On-demand streaming doesn't pay.
Well, technically, it does pay—artists, songwriters, and producers are all able to generate royalties every time a song is streamed—just not very well.
Last month, it was reported that Lil Uzi Vert's 2x Platinum-certified smash single, “XO Tour Llif3,” which has been streamed more than 1.3 billion times, has netted the rapper approximately $900k. If you think those numbers are depressing, though, wait until you see the earnings that Norwegian songwriter, record producer, and musician Andre Lindal was able to generate from Justin Bieber's 2012 single, "As Long As You Love Me," for which he served as a co-producer, which peaked at No. 4 on the Billboard Hot 100 (June 30, 2012) and is currently 4x Platinum.

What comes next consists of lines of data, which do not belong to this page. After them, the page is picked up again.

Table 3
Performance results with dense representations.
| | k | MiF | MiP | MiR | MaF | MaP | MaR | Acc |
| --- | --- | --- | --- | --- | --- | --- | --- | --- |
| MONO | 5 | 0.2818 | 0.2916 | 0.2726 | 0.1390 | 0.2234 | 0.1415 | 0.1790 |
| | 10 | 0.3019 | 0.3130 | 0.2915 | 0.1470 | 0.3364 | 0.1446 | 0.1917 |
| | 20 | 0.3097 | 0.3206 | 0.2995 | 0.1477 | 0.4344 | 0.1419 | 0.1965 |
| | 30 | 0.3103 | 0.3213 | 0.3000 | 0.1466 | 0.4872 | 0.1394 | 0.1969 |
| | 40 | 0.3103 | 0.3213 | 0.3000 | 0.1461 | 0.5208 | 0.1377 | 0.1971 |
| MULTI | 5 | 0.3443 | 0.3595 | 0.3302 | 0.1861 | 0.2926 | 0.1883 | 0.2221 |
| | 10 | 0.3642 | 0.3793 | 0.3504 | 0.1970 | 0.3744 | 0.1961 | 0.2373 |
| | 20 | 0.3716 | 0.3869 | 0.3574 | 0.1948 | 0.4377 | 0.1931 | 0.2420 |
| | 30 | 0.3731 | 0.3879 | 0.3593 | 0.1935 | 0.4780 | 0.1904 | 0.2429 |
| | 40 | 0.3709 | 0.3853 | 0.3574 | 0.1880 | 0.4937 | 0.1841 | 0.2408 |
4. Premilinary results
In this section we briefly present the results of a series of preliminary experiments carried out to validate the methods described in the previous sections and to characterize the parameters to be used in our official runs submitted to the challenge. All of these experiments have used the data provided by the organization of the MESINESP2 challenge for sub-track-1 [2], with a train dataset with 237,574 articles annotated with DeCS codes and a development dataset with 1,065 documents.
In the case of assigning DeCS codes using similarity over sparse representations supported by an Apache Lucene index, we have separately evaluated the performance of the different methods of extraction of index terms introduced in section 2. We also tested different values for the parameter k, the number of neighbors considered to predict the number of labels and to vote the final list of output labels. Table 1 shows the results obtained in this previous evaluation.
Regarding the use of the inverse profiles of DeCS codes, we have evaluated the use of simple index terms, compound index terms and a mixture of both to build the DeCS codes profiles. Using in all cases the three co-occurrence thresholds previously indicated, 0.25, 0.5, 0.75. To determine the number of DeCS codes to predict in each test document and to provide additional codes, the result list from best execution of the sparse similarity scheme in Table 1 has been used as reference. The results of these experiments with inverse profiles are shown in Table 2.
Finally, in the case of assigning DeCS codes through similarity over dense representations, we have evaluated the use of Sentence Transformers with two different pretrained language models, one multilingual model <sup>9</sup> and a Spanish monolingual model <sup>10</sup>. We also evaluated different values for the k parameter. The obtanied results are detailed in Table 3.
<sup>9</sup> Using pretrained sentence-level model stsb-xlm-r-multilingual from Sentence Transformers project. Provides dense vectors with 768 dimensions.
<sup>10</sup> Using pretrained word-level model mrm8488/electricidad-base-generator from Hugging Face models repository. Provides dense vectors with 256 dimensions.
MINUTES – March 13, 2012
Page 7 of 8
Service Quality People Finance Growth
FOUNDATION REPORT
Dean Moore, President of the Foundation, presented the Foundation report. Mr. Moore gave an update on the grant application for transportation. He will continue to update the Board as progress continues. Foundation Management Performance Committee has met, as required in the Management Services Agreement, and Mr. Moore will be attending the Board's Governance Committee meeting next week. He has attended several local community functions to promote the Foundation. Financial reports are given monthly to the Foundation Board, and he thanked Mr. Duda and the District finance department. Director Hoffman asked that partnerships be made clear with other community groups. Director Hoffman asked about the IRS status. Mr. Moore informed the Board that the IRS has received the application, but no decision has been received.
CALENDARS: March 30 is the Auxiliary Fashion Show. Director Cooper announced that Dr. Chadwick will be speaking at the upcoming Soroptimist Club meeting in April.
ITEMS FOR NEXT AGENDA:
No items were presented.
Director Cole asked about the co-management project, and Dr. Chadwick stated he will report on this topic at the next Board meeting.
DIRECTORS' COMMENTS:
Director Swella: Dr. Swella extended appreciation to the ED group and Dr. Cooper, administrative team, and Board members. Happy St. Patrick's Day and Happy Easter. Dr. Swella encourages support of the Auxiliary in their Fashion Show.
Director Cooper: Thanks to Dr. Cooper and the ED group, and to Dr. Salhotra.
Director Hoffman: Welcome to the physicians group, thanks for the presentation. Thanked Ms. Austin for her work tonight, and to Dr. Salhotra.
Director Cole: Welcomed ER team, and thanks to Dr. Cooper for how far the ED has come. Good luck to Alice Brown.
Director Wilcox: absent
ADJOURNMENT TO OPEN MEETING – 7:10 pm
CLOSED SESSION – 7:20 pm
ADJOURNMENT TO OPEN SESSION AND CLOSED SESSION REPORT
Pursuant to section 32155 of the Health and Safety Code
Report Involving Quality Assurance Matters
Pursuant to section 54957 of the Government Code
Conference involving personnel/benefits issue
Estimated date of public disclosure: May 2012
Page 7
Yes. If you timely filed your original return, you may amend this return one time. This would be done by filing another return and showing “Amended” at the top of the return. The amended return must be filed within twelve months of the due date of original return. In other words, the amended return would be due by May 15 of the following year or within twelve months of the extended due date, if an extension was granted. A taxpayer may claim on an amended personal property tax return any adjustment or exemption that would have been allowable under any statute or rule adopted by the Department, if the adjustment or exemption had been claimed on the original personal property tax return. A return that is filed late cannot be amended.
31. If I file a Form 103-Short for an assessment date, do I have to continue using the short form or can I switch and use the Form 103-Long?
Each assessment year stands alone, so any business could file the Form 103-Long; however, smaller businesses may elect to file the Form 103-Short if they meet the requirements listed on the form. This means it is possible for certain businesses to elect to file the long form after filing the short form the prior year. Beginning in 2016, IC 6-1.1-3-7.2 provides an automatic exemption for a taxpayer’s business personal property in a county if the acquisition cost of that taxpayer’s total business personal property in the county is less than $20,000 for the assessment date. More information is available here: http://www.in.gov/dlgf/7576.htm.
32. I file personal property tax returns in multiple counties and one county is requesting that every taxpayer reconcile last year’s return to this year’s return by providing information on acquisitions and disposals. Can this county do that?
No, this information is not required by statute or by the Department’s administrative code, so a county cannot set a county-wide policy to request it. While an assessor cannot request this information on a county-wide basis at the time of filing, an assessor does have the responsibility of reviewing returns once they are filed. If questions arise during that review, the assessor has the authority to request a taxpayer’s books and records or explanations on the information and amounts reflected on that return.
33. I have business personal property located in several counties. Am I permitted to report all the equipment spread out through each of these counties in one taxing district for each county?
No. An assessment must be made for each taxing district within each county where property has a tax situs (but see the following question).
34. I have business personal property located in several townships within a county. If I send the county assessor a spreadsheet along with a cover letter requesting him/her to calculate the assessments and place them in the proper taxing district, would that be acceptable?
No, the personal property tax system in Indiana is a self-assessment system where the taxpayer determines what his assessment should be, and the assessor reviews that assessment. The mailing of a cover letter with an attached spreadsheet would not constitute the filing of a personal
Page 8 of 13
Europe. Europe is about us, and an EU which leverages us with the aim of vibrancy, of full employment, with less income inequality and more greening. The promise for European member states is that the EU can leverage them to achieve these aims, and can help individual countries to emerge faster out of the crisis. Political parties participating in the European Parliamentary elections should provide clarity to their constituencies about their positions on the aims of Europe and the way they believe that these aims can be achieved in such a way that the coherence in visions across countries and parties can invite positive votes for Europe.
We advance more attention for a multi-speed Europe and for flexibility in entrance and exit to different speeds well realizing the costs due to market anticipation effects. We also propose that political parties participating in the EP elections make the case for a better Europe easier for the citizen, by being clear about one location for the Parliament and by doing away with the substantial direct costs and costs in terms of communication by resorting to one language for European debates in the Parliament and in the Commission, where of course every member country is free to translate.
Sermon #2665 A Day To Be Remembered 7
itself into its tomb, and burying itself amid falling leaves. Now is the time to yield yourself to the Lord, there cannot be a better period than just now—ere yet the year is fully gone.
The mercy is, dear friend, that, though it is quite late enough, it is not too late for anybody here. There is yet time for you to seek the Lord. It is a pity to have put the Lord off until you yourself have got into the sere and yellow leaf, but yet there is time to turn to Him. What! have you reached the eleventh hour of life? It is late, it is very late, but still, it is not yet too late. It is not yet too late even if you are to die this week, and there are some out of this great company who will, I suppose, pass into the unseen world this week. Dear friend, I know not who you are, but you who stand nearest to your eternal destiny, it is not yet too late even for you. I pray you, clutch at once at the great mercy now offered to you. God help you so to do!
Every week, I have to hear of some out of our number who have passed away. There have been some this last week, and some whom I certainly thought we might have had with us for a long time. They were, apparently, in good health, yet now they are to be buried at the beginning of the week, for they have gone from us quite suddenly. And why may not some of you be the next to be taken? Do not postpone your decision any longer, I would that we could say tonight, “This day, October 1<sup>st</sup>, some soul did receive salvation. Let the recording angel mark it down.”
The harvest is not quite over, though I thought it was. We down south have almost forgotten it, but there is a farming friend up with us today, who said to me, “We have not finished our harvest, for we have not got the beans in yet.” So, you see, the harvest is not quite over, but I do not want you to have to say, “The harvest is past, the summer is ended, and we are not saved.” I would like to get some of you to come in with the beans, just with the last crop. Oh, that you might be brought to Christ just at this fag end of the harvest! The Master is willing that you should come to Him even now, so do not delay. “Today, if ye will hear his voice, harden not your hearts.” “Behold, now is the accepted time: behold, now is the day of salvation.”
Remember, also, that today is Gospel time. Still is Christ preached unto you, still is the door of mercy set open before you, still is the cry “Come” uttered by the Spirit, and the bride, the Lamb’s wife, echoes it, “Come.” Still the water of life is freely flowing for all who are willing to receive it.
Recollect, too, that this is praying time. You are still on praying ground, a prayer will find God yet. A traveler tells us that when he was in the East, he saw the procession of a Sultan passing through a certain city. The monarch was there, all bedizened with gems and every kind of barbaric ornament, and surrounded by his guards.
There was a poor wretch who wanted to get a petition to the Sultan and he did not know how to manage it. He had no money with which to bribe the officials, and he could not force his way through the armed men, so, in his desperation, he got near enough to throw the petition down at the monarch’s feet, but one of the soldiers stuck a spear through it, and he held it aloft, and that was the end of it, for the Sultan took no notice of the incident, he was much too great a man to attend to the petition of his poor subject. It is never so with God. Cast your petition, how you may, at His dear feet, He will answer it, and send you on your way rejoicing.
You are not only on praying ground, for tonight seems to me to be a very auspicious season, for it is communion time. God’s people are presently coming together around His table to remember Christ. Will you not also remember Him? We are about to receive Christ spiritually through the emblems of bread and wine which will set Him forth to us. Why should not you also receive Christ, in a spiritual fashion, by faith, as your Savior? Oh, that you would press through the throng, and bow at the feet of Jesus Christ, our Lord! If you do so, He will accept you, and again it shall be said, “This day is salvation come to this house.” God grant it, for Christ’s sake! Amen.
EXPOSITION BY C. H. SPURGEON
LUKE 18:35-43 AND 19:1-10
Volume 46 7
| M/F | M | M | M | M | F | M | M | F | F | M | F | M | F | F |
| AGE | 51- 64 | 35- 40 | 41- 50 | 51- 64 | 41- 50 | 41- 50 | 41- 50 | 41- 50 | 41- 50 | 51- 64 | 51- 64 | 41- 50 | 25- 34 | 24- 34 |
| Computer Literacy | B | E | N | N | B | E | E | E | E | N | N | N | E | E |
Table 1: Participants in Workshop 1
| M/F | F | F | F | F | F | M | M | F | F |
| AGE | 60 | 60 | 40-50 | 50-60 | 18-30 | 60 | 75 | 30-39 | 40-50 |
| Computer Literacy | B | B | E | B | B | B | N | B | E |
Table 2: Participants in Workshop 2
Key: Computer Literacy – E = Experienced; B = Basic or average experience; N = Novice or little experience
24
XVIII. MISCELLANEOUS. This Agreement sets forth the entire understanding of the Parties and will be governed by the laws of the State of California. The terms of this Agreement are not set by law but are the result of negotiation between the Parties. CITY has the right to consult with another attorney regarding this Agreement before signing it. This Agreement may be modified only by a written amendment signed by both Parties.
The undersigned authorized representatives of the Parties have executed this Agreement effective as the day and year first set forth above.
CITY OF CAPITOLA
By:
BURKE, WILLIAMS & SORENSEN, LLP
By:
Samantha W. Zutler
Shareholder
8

According to the record's co-producer, Rodney "Darkchild" Jerkins, as of 2013, Lindal earned a total of $149,000 in royalties (20%) through BMI. While Jerkins didn't break down the entire amount by source, he did highlight the income generated in the first year through two on-demand streaming platforms: Pandora and YouTube. On Pandora, 38,225,700 streams of "As Long As You Love Me" generated $278 and on YouTube, 34,220,900 plays generated... wait for it... $218.17.
Rodney was nice enough to also do the math for us if, instead of only owning 20% of the record, Lindal was to have owned 100%. On Pandora, he would have generated $1,400; on YouTube, $1,100. Again, this is for a record that reached the Billboard Hot 100 top ten.
Now, it's important to keep in mind that streaming was in a very different place in 2012 and 2013 than it is today, as evidenced by the fact that, over the past four-plus years, "As Long As You Love Me" YouTube views have ballooned from 34 million to, as of this morning (October 6), 393 million. In addition, Spotify is now available globally, Apple Music and TIDAL exist and Amazon Prime Music, though not a sexy name like the others, has the second biggest on-demand subscription market share (Spotify is No. 1).
Based on the data made available to us from the 2013 royalty statement, 393 million YouTube plays (the current total) would project out to approximately $2,505 in royalties over five years time. Of course, that doesn't account for YouTube slashing their royalty payments by 50% in 2015, which means the total revenue generated for a song that has produced nearly 400 million (!) YouTube views is likely hovering around $2,000.
Alongside his A2 Productions production partner, Anthony Preston, the GRAMMY Award-winning Lindal has racked up writing and production credits for Jennifer Hudson, Pitbull, T.I., Afrojack and more.
We have reached out to Rodney Jerkins for further insight into these numbers, but he did not immediately respond to requests for comment from DJBooth.